Und doch ist es so. Deutlich wird das schon am Namen der „Alternative für Deutschland“, der eine Reaktion signalisiert, nämlich die Wahrnehmung einer von Angela Merkel personifizierten Linkswendung der CDU und damit behaupteten Alternativlosigkeit von letztlich neulinken und grünen Projekten.
Heinzlmaier bezieht sich in seinem lesenswerten Beitrag vor allem auf „wokes Palaver und identitätspolitisches Geschwurbel“, auf „den lebensfremden Wahnsinn, der uns täglich aus Progressiv-Absurdistan erreicht“. Die Gegner der Linken müssten diesen nur selbst zugänglich machen, das triebe ihnen „die Fische“ (also Wähler, Anhänger) zu.
Das stimmt. Aber es ist nicht nur der „lebensfremde Wahnsinn“. Auch die materiellen Auswirkungen heutiger linker Politik (die Verteuerung der Energie und nun vor allem des Herzens in den eigenen Wänden) sind eine dauernde Aufforderung von „rich kids“ (wie zum Beispiel Topmanager-Tochter Annalena Baerbock) an die abstiegsgefährdete Mittelschicht, sich von dieser abzuwenden. In den ersten Monaten des Jahres 2023 scheint sich die Parteien und EU-Mitgliedsländer übergreifende Linke dazu verabredet zu haben, den Kindern und Enkeln der zu Wohlstand gekommenen früher „kleine Leute“ genannten und häufig linke (sozialdemokratische) Parteien wählenden Mittelschichtsangehörigen klar zu machen, dass sie ihnen ans Geld wollen.

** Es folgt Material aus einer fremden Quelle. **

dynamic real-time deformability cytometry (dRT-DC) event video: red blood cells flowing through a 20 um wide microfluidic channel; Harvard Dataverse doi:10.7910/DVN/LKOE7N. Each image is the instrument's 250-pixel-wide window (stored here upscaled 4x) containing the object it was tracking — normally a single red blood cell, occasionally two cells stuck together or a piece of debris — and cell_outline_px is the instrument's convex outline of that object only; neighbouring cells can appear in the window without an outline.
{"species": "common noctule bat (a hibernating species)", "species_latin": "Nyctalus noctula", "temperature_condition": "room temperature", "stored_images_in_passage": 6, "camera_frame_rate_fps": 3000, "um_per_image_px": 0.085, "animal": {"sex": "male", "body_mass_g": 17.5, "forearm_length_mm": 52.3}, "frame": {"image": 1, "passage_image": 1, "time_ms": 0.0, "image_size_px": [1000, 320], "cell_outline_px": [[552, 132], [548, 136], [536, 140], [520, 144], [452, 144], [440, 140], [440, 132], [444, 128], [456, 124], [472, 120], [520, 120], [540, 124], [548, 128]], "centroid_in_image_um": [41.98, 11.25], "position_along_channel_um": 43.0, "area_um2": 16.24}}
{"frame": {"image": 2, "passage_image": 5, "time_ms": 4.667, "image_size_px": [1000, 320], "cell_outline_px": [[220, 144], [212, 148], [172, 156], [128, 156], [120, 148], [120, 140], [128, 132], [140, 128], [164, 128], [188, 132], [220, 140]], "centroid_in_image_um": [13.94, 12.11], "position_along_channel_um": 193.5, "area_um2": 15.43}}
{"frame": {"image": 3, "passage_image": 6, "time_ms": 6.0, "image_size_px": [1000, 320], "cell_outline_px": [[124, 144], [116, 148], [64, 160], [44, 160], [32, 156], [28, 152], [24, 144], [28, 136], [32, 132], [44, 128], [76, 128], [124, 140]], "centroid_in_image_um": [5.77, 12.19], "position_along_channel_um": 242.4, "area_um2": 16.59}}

Vor allem auf die zwei wohl größten Brocken des Wohlstandszeitalters haben es die Meisterinnen und Meister der Klimagerechtigkeit abgesehen, die auch Sinnbilder dieses zu Ende gehenden Zeitalters sind: Auto und Eigenheim. Beides, das machen die Agenda-Setzer in Brüssel und Berlin immer weniger verschleiert deutlich, soll wieder zum Luxusgut werden. Dass dafür die Vokabel der (Klima-)Gerechtigkeit bemüht wird, zeigt nur, wie entfremdet von der Wirklichkeit herkömmliche politische Kampfbegriffe mittlerweile sind.
Ob das nun von jedem einzelnen Protagonisten der Klimagerechtigkeit und den Autoren entsprechender Maßnahmen vom Verbot der Verbrennungsmotoren und -heizungen bis zur Zwangssanierung wirklich absichtsvoll gewollt ist? Vielleicht nicht. Womöglich überdeckt für die Autoren solcher Verbote und diejenigen, die ihnen in Parlamenten zustimmen, der unbedingte Glaube an die Notwendigkeit, den CO2-Ausstoß zu senken, jeden Gedanken an die fatalen sozialen Auswirkungen.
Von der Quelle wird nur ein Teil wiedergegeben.